▶ **Exercise**:
Below, in the rows, rewrite everything from the line containing "Mobile Home Roofing Systems W" down to the line containing "Please refresh the page to try again!" as a Markdown table with the columns No. and Text. Number each line, and leave out blank lines and pictures.

▶ **Data provided**:
========================================================================

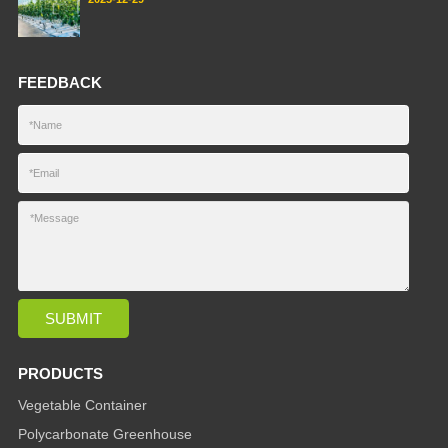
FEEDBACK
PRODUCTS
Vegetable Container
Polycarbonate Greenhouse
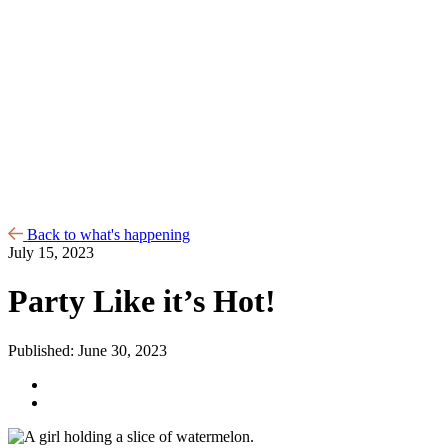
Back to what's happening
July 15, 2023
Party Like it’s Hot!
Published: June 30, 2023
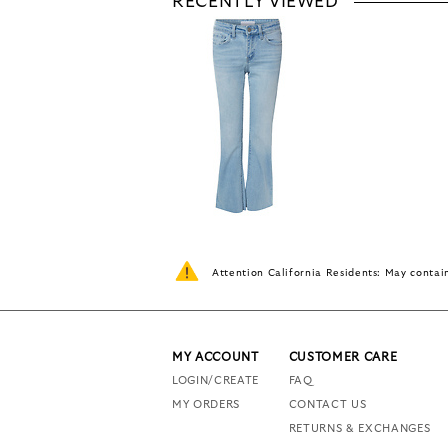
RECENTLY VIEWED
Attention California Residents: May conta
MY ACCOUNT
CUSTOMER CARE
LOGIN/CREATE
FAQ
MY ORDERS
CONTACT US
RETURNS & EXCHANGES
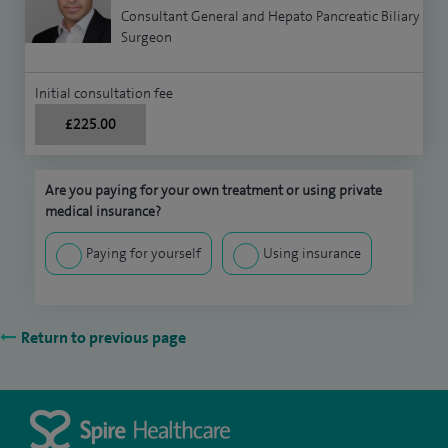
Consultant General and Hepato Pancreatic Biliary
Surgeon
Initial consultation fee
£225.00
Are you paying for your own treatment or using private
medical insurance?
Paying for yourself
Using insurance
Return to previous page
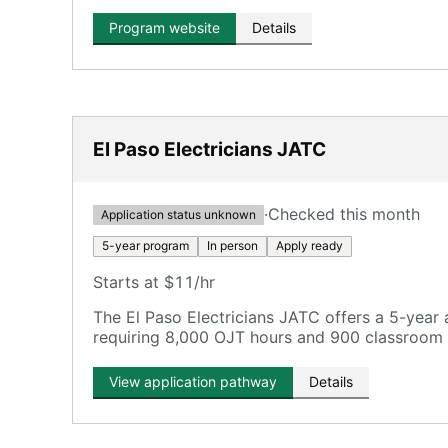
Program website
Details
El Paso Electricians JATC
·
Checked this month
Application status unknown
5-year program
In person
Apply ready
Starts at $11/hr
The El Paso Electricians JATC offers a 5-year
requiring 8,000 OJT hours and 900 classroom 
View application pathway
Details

========================================================================

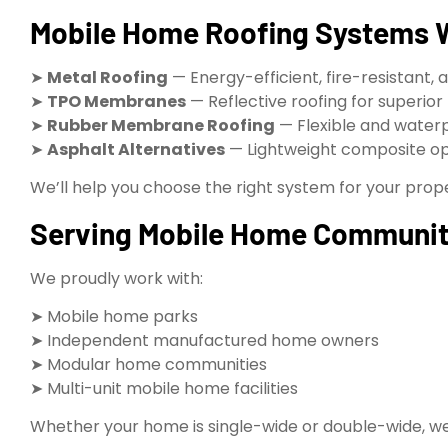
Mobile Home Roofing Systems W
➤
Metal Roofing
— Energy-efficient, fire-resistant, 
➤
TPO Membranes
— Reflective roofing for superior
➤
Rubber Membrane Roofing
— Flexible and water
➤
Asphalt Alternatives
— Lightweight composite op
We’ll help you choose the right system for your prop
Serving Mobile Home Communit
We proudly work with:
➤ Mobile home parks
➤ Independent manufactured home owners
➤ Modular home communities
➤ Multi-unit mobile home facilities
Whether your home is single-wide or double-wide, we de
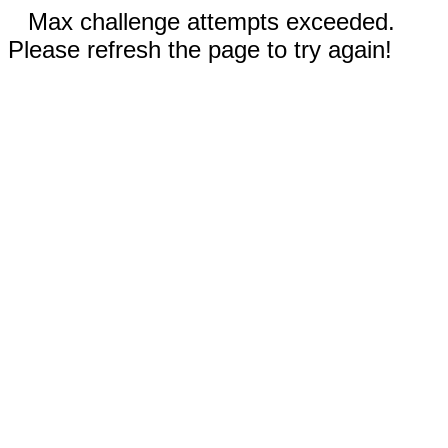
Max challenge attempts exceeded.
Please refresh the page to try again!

========================================================================

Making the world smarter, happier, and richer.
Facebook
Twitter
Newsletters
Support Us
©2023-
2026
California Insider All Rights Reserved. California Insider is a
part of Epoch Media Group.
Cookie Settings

========================================================================

▶ **Problem solution**:
| No. | Text |
|---|---|
| 1 | Mobile Home Roofing Systems W |
| 2 | ➤ |
| 3 | Metal Roofing |
| 4 | — Energy-efficient, fire-resistant,  |
| 5 | ➤ |
| 6 | TPO Membranes |
| 7 | — Reflective roofing for superior |
| 8 | ➤ |
| 9 | Rubber Membrane Roofing |
| 10 | — Flexible and water |
| 11 | ➤ |
| 12 | Asphalt Alternatives |
| 13 | — Lightweight composite op |
| 14 | We’ll help you choose the right system for your prop |
| 15 | Serving Mobile Home Communit |
| 16 | We proudly work with: |
| 17 | ➤ Mobile home parks |
| 18 | ➤ Independent manufactured home owners |
| 19 | ➤ Modular home communities |
| 20 | ➤ Multi-unit mobile home facilities |
| 21 | Whether your home is single-wide or double-wide, we de |
| 22 | Max challenge attempts exceeded. |
| 23 | Please refresh the page to try again! |